Die Armee im Übergang: Struck setzt Vorschläge der Weizsäcker-Kommission um

Von Robert Birnbaum

Der Peter Struck ist schon ein Fuchs. Ein Jahr lang hat er sich als Verteidigungsminister der pragmatischen Vernunft darin bewährt, die Bundeswehr-Reform seines Vorgängers auf ein bezahlbares Maß zurechtzustutzen. Ohne allzu große Wellen damit zu schlagen, hat er die kaltkriegerische Theorie der Bundeswehr mit dem „Hindukusch- Theorem“ an die Praxis des Auslandseinsatzes angepasst. Und jetzt auf einmal macht er Revolution. Das von der Fachwelt hoch gelobte, aber von Auftraggeber Scharping in die Schublade gelegte Reformkonzept der Weizsäcker-Kommission vom Mai 2000 wird neue Leitlinie für eine Bundeswehr-Agenda 2010.
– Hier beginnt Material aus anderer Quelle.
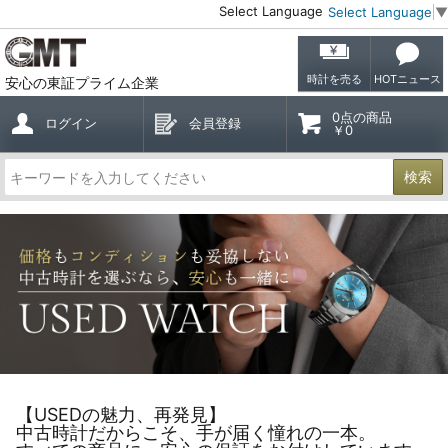
Select Language
Select Language
▼
時計を売る
HOTニュース
安心の東証プライム企業
0点の商品
ログイン
会員登録
￥0
検索
【USEDの魅力、再発見】
中古時計だからこそ、手が届く憧れの一本。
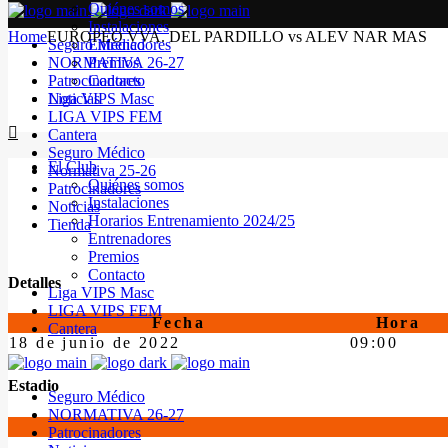
Quiénes somos
Instalaciones
Home
EUROPEO VVA. DEL PARDILLO vs ALEV NAR MAS
Seguro Médico
Entrenadores
NORMATIVA 26-27
Premios
Patrocinadores
Contacto
Noticias
Liga VIPS Masc
LIGA VIPS FEM
Cantera
Seguro Médico
El Club
Normativa 25-26
Quiénes somos
Patrocinadores
Instalaciones
Noticias
Horarios Entrenamiento 2024/25
Tienda
Entrenadores
Premios
Contacto
Detalles
Liga VIPS Masc
LIGA VIPS FEM
Fecha
Hora
Cantera
18 de junio de 2022
09:00
Estadio
Seguro Médico
NORMATIVA 26-27
Patrocinadores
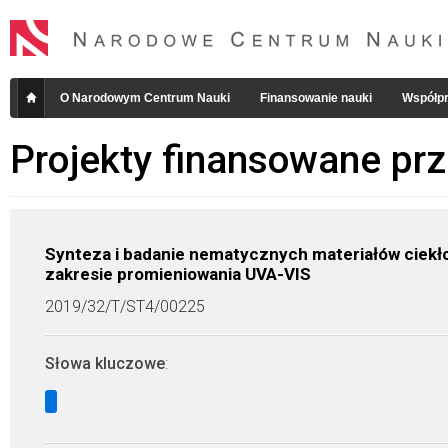
O Narodowym Centrum Nauki
Finansowanie nauki
Współpr
Projekty finansowane pr
Synteza i badanie nematycznych materiałów ciekło
zakresie promieniowania UVA-VIS
2019/32/T/ST4/00225
Słowa kluczowe
:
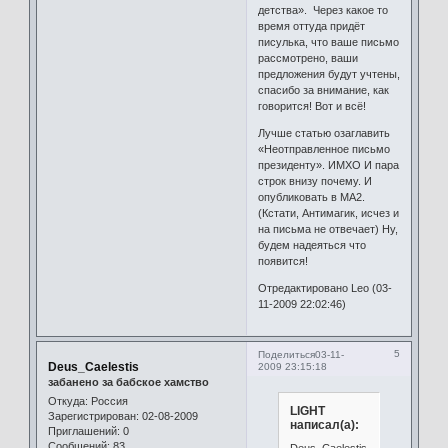
детства». Через какое то
время оттуда придёт
писулька, что ваше письмо
рассмотрено, ваши
предложения будут учтены,
спасибо за внимание, как
говорится! Вот и всё!
Лучше статью озаглавить
«Неотправленное письмо
президенту». ИМХО И пара
строк внизу почему. И
опубликовать в МА2.
(Кстати, Антимагик, исчез и
на письма не отвечает) Ну,
будем надеяться что
появится!
Отредактировано Leo (03-
11-2009 22:02:46)
5
Поделиться
03-11-
Deus_Caelestis
2009 23:15:18
забанено за бабское хамство
Откуда:
Россия
LIGHT
Зарегистрирован
: 02-08-2009
написал(а):
Приглашений:
0
Сообщений:
83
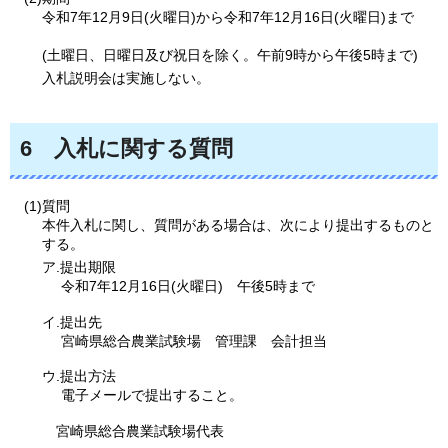
令和7年12月9日(火曜日)から令和7年12月16日(火曜日)まで
(土曜日、日曜日及び祝日を除く。午前9時から午後5時まで)
入札説明会は実施しない。
6
入札に
関する質問
(1)質問
本件入札に関し、質問がある場合は、次により提出するものと
する。
ア.提出期限
令和7年12月16日(火曜日)
午後5時
まで
イ.提出先
宮崎県総合農業試験場
管理課
会計担当
ウ.提出方法
電子メールで提出すること。
宮崎
県総合農業試験場代表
Es ist ein Sprung zurück, der einen großen Sprung nach vorn bedeutet. Die Einsicht folgt der schieren Not. Struck hat eingesehen, dass die Bundeswehr ab etwa 2008 vom eigenen Umbau stranguliert zu werden droht. Dann beginnen all die Neu- und Ersatzbeschaffungen – die aus der Panzerstahlarmee des Kalten Krieges eine moderne Verteidigungsarmee machen sollten – den Wehretat aufzuzehren. Scharping hatte an die wunderbare Geldvermehrung geglaubt. Struck hat lange auf eine Senkung der Betriebskosten gesetzt. Aber allein damit ist die Milliarden-Welle nur um den Preis zu brechen, dass der Betrieb Bundeswehr Stück für Stück den Betrieb einstellt. So muss Struck tun, was bisher alle scheuten: den Personalumfang noch einmal deutlich vermindern, Zivilmitarbeiter entlassen, Standorte schließen, die Beschaffungslisten stutzen, sofern das angesichts oft langfristig gebundener, oft internationaler Verträge überhaupt möglich ist.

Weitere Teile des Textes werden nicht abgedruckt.